More Boo In CO2
A new paper suggests Carbon Dioxide causes thrice the damages previously used by the US government.
The third floor of the newly seismically retrofitted Giannini Hall at Berkeley is an awesome place to be, if you care about one of the more obscure numbers in existence: The Social Cost of Carbon. The SCC is the damage one ton of CO2 does over its long lifetime across all sectors and the entire planet. The sheer number of nerds obsessed with how this number is calculated, permanently located, or visiting this single hallway makes it a super fun place to be – for those nerds. The level of excitement in response to the release of a new paper led by the younger German economist on this floor was significantly higher than when the Warriors deservedly won the NBA championship last year. Sorry Boston, but you know it’s true.
One of the biggest contributions (at least I think so) of economists to public policy is the required application of Benefit Cost analysis for a significant share of federal regulations since the 1970s (or 1993 depending on how you feel). If federal agencies want to impose a new regulation, often they have to show as part of a regulatory impact analysis that the benefits of the regulation (e.g. avoided pollution damages from lower energy consumption due to energy efficiency rules) are greater than the costs (higher cost of manufacturing said more efficient gadgets).
Since basically every human activity causes some greenhouse gas emissions, the damage a ton of CO2 does is key. There is a long history of using this number going back to the Bush II presidency when NHTSA, EPA, and DOE applied three very different numbers for the same gas emitted. During the Obama presidency, an interagency working group produced an official number, which was then $42 per ton emitted in 2020 using a 3% discount rate.
Let’s skip the bad economics that happened under President Trump. President Biden in the first month in office put in place a slightly updated SCC, which was $52/ton and ordered a significant update, which was supposed to take into account the suggested improvements by the National Academies of Science and Engineering.

DATA FOR ANALYSIS –
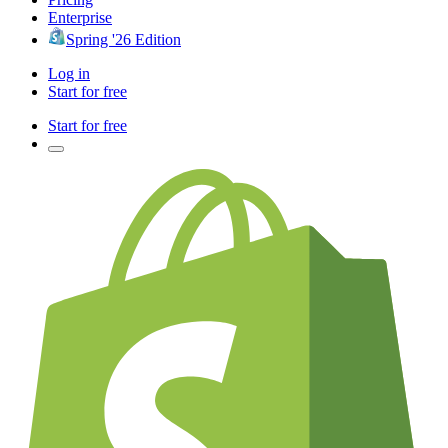
Enterprise
Spring '26 Edition
Log in
Start for free
Start for free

WHAT TO WORK ON –
1. According to the social cost of carbon post, what figure did the interagency working group under President Obama set for a ton of CO2 emitted in 2020?
2. Name every U.S. president mentioned in the social cost of carbon post.
3. Write the next part of the social cost of carbon post, picking up after its final sentence.
The rows come from a source separate from the social cost of carbon post.

RESPONSES BY ITEM NUMBER –
1. $42 per ton, using a 3% discount rate.

2. Bush (Bush II), Obama, Trump, Biden

3.
The new paper by led by David Anthoff and Kevin Rennert presents the results of this immense amount of work conducted mostly during the Trump years with a team organized out of RFF composed of a team of future all stars (shoutout to Frank Errickson, Lisa Rennels, and Cora Kingdon) and current all stars (who do not need a shoutout). Because we have all read the Lord of the Rings too many times, the global press focused on the number that rules them all: The new central estimate of $185 per ton of CO2 which is more than thrice the current number (at a 2% risk free rate used to discount). Extra, extra, read all about it! Bigger numbers! Yuge! RaRaRa. Sure. But here is what I love about this paper:
- It lives in the light. I mean it’s all open source. If you can program in Julia (which you can learn in a weekend if you know some Python or R) you can modify the model in any way your little heart desires. You can add stuff. Subtract stuff. Change stuff. Make it yours in any way you want. While Richard Tol will remind me that the great grandparents of the new model (DICE and FUND) also lived out in the open and that Fran Moore (currently in the White House) dragged the third (PAGE) into the light, I would like to remind us that most of the components of these older models were calibrated when Counting Crows were topping the charts. Counting who? Exactly.
- The damage functions are updated and account for some adaptation. There are four sectors in the model: agriculture, energy, sea level rise, and mortality. The damage functions, which translate a changed climate into changed welfare have been at the focus of the recent empirical economics literature and this effort draws heavily from this literature (the Climate Impact Lab at Berkeley/Chicago/Rhodium/Rutgers has a parallel effort with a different approach). Why does this matter? For some of the older models, the damages on the agricultural and energy sectors were not consistent with the most recent literature. The update changed the relative contributions of these sectors.
- The paper makes a significant update to discounting. I am not going to get into the technicalities here, but there are two things. First, the paper employs a 2% risk free rate, which is lower than the lowest rate used before and is consistent with recent peer review top journal yadda yadda expert elicitation. The second update is that discounting now takes into account the rate of economic growth, which is key if you are a Ramsey kind of person (sorry for the nerd lingo) and care about pricing risk correctly.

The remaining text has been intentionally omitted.